I’m not talking about Choate or Rugby, but SDP’s Ken Blanchard calls our attention to this piece, describing the research and experience of British education professor James Tooley, who has looked at the performance of small private schools for the poorest of the poor in the developing world. A couple of snippets from the article:
What Tooley stumbled onto in Hyderabad turns out to be typical not just of India but of all the other places he subsequently researched—including parts of China, Ghana, Kenya, and Nigeria. In every case, private education is a principal lifeline for the abjectly poor. In the areas of Ghana and Nigeria that Tooley’s team has canvassed, an outright majority of poor children are attending private schools run without support from the government. Often, the schools are run by just a few teachers. They put out shingles in the way that physicians do in the United States, and are paid directly by their charges.
Tooley’s research suggests that small-scale support for private slum schools—through scholarship programs, backing for school-voucher schemes, or subsidized microfinance—might do far more good than a big aid push directed at government-run education.

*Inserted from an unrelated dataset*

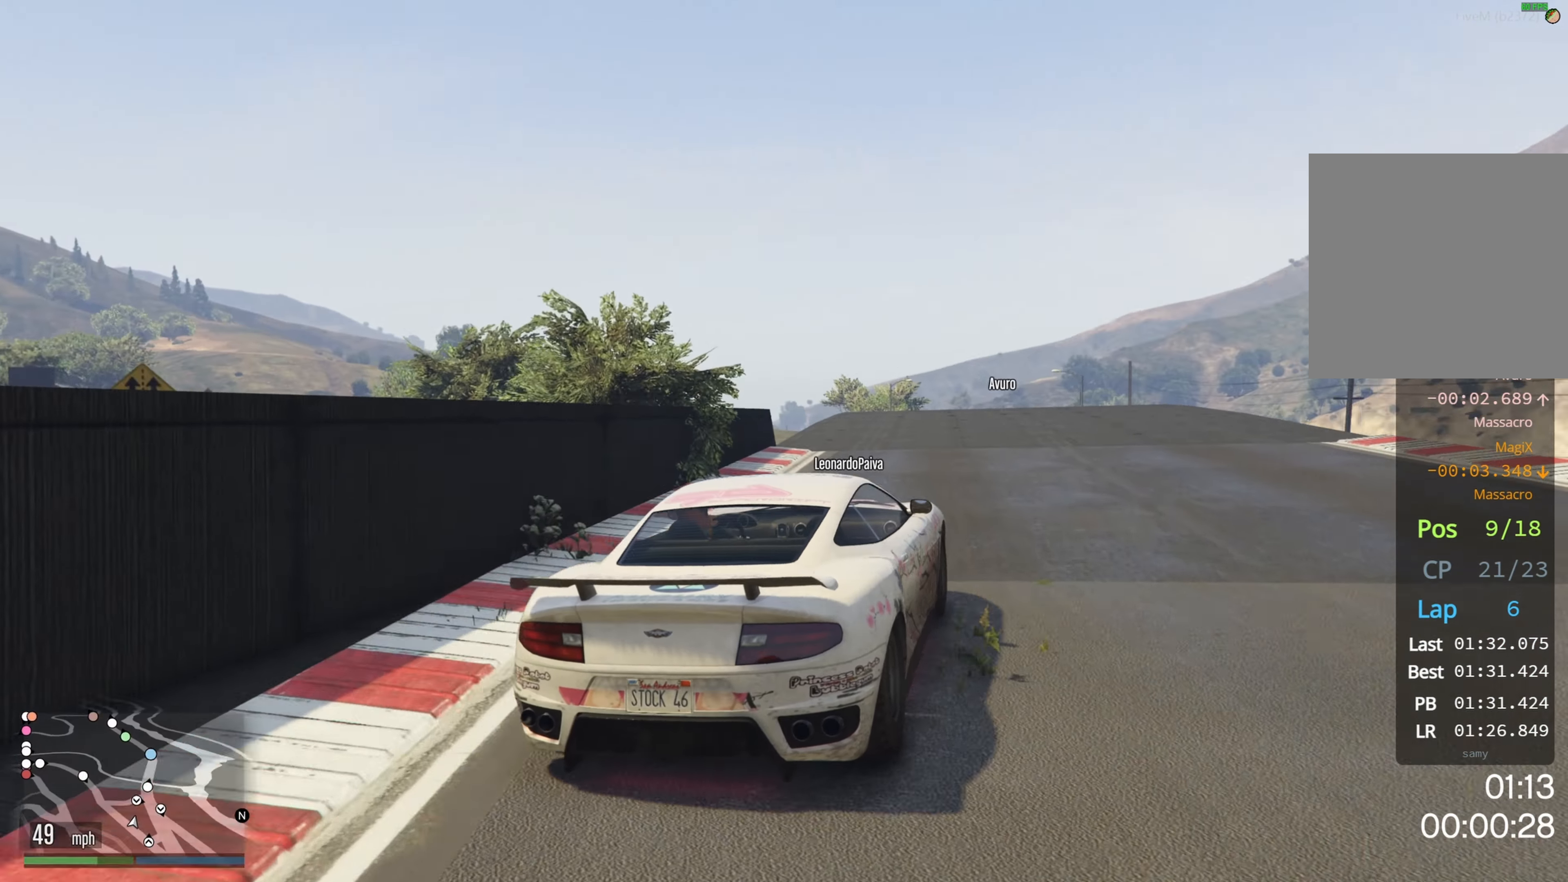
{"dt_ms": 500, "buttons": ["R2"], "left_stick": "center", "right_stick": "center", "events": [[184, "R1", "up"], [317, "left_stick", "left"], [434, "left_stick", "center"]]}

Tooley has been publishing his research in education journals but has also written for libertarian and conservative think tanks. Unfortunately, these associations have pushed him further outside the development mainstream. Perhaps most alienating, his findings (as he notes) conform very well to the views of the late Milton Friedman, who spent the last years of his life arguing that publicly funded vouchers and a market of privately run competing schools were the way to fix another education system in urgent need of repair: America’s. All the more reason why, so far as some development officials are concerned, Tooley’s obscurity is welcome.
According to Tooley,
[Development experts] instead point out that private schools employ untrained teachers who are paid much less than their government counterparts and that buildings and facilities are grossly inadequate. Both of these observations are largely true. But does that mean that private schools are inferior, particularly against the weight of parental preferences to the contrary? One Ghanaian school owner challenged me when I observed that her school building was little more than a corrugated iron roof on rickety poles and that the government school, just a few hundred yards away, was a smart new school building. “Education is not about buildings,” she scolded. “What matters is what is in the teacher’s heart. In our hearts, we love the children and do our best for them.” She left it open, when probed, what the teachers in the government school felt in their hearts toward the poor children.

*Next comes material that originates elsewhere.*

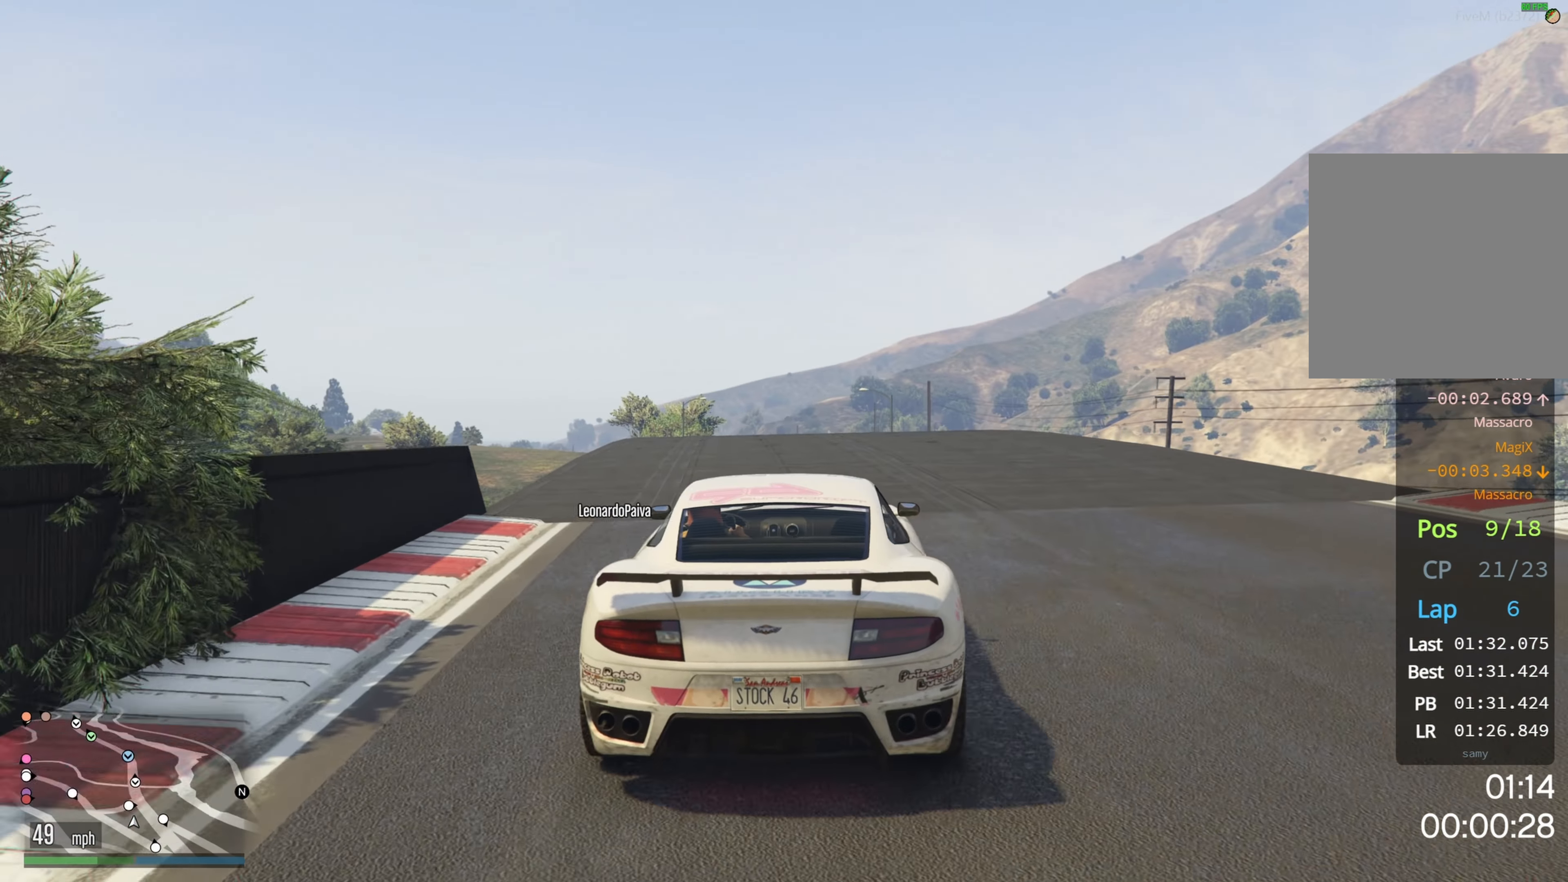
{"dt_ms": 500, "buttons": ["R2"], "left_stick": "center", "right_stick": "center", "events": [[283, "left_stick", "right"], [383, "left_stick", "center"]]}
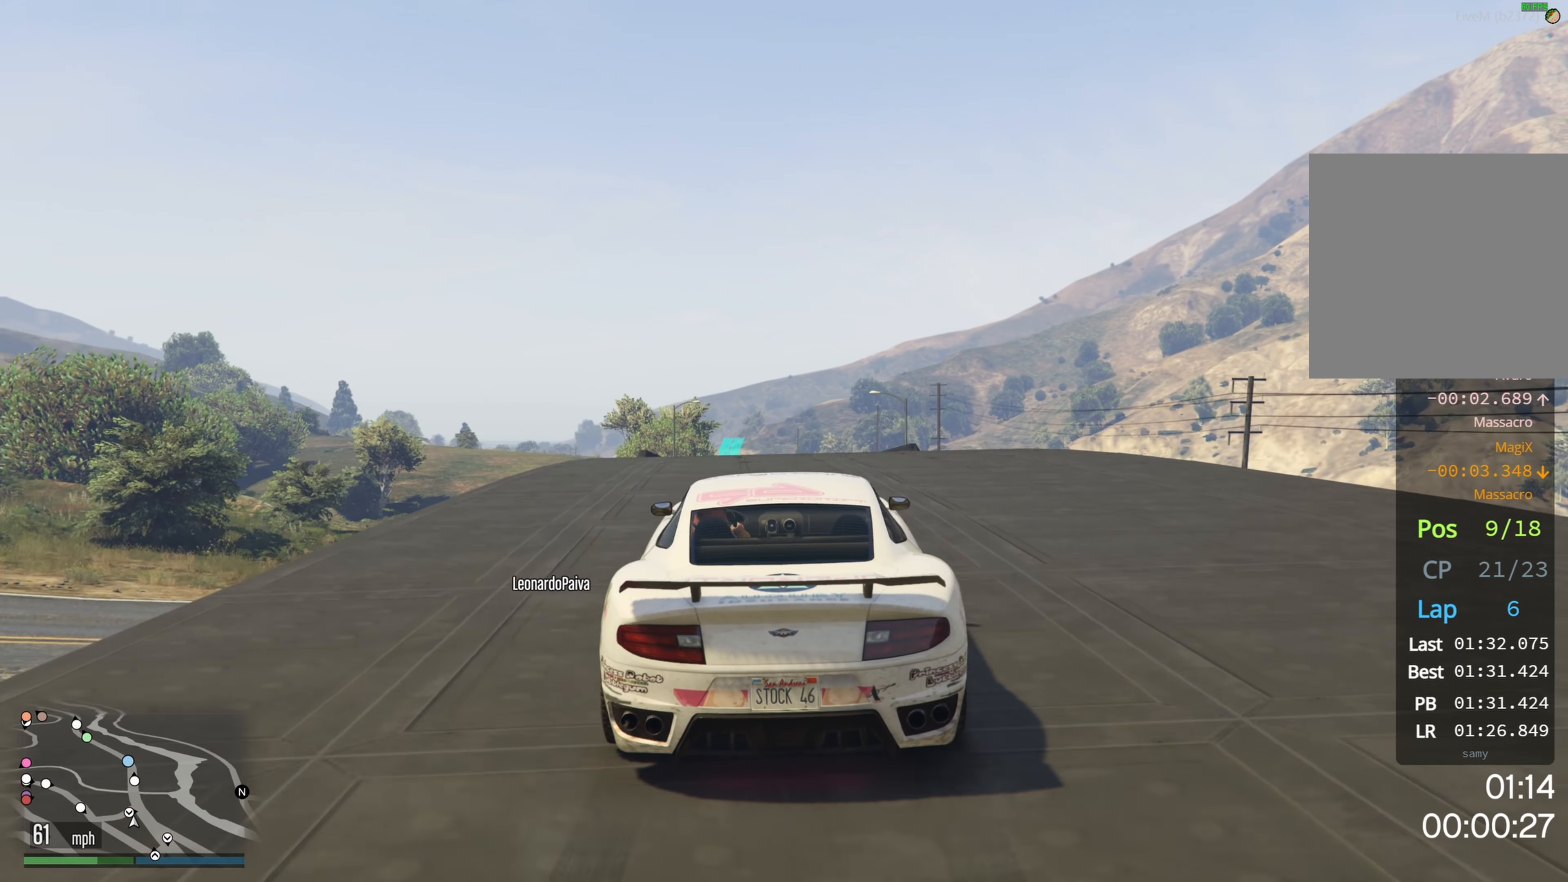
{"dt_ms": 500, "buttons": ["R2"], "left_stick": "center", "right_stick": "center", "events": []}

When it came to the key question of whether or not teaching was going on in the classrooms, both types of private schools were superior to the public schools, except in China, where there was no statistically significant difference between the two school types: 92 percent of teachers in private schools were teaching when our researchers arrived, compared with 89 percent in the public schools. When researchers called unannounced on the classrooms in Hyderabad, 98 percent of teachers were teaching in the private recognized schools, compared with 91 percent in the unrecognized and 75 percent in the government schools. Teacher absenteeism was also highest in the government schools. In Ga, 57 percent of teachers were teaching in government schools, compared with 66 percent and 75 percent in unrecognized and recognized private schools, respectively. And in Kibera, even though the number of government schools is too small to make statistical comparisons meaningful, 74 percent of teachers were teaching in private schools when our researchers visited them, and only one teacher was absent.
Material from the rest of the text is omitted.